Het huidige informatiemodel voor condities is puur gebaseerd op condities die relevant zijn voor medicatiebewaking. Dat wil zeggen dat bij het bepalen van het model en de gebruikte coderingen geen rekening wordt gehouden met bijvoorbeeld pollenallergie, patienteigenschappen en de meeste voedselintoleranties, die niet van belang zijn voor medicatie. |
Net als bij alle andere observaties binnen HL7 worden de attributen code en value op een specifieke manier gebruikt om condities te classificeren. Het attribuut code duidt het type conditie aan en niet specifieke ziektebeelden of andere patiëntkenmerken. Het gaat bij het attribuut code alleen om een brede typering van het soort condities dat voorkomt. Op dit moment wordt dit attribuut vooral gebruikt om allergieën en andere overgevoeligheden als categorie te onderscheiden, maar in de toekomst zou dat verder kunnen worden uitgebreid (bijvoorbeeld om handicaps, chronische en acute aandoe¬ningen, complicaties etcetera te onderscheiden). Het attribuut value geeft daarentegen een classificatie van specifieke aspecten van de toestand van de pa¬tiënt aan en wordt bijvoorbeeld gebaseerd op een codering van diagnoses of allergieën. |
Gekoppeld aan de Condition zijn een aantal belangrijke geassocieerde klassen:
- Het subject duidt de patiënt aan waarop de conditie betrekking heeft. Dit gebeurt door een CMET waarmee alle patiëntkenmerken kunnen worden meegegeven. Deze associatie is verplicht benoemd, aangezien de conditie anders contextloos is.
- De author heeft betrekking op de persoon die verantwoordelijk is voor het feit dat deze condition is vastgelegd (als onderdeel van het EPD van de patiënt). Dit is vrijwel altijd een zorgverlener, maar kan ook de patiënt zelf zijn als sprake is van bijvoorbeeld een online ingevuld vragenformulier over bestaande patiëntaandoeningen. Ook deze wordt verplicht benoemd bij elke conditie om het gegeven te borgen.
- De informant is de persoon (of personen) die de bron was voor de informatie over de conditie. Naast de patiënt zelf of de zorgverlener (die een diagnose stelt), kan het ook voorkomen dat een andere betrokken persoon als bron fungeert. Dit is bijvoorbeeld het geval bij een ouder/verzorger die informatie over een kind overdraagt.

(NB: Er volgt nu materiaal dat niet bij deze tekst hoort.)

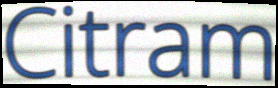
CitramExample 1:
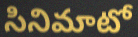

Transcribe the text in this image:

సినిమాటో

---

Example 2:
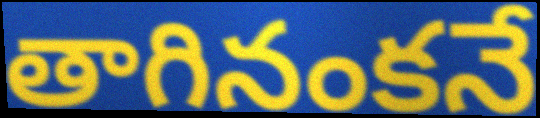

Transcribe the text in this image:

తాగినంకనే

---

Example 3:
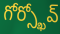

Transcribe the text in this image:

గోర్స్ఖోవ్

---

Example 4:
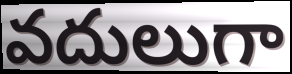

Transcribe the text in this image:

వదులుగా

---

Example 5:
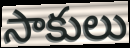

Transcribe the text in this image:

సాకులు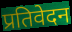
प्रतिवेदन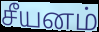
சீயனம்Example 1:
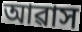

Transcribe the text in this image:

আৱাস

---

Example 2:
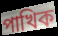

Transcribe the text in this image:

পাখিক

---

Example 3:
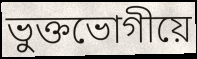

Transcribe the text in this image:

ভুক্তভোগীয়ে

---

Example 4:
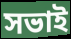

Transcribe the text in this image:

সভাই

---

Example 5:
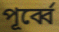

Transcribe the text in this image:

পূৰ্ব্বে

- De causativeAgent (in de afbeelding hierboven aangeduid als participant) is alleen van toepassing op overgevoeligheden (inclusief allergieën). Dit betreft de relatie tussen de overgevoeligheid en de stof of het specifieke medicijn waarop die overgevoeligheid betrekking heeft (die dus de bron of veroorzaker ervan is).
- De predecessor legt een verband tussen de huidige conditie en een conditie die eraan voorafging. Als een zorgverlener bijvoorbeeld een bestaande conditie, geconstateerd door een andere zorgverlener, opnieuw bekijkt en tot een andere of aanvullende conclusie komt, dan kan hiermee de relatie bewaard worden. Merk op dat de aard van de relatie standaard “SUCC” (succeeds) is. Deze zegt alleen dat de huidige volgt op de conditie die wordt geïdentificeerd in ConditionReference. Dit maakt de huidige conditie dus nog geen vervanger van de conditie waaraan gerefereerd wordt.

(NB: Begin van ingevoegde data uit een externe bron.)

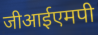
जीआईएमपी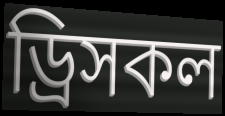
ড্রিসকলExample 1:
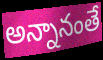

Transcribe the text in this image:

అన్నానంతే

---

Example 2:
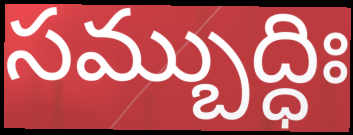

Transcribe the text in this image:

సమ్బుద్ధిః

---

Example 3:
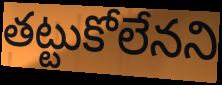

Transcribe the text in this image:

Naast deze gegevensklassen komen er in de berichten nog een aantal klassen voor, waarmee bijvoorbeeld de ernst van de conditie en de opmerkingen van diverse zorgverleners over de conditie worden doorgegeven, alsook de mutaties die op de conditie zijn uitgevoerd. De details van alle relevante gegevenselementen wordt in de beschrijving van de Message Types ("Berichten") verder toegelicht.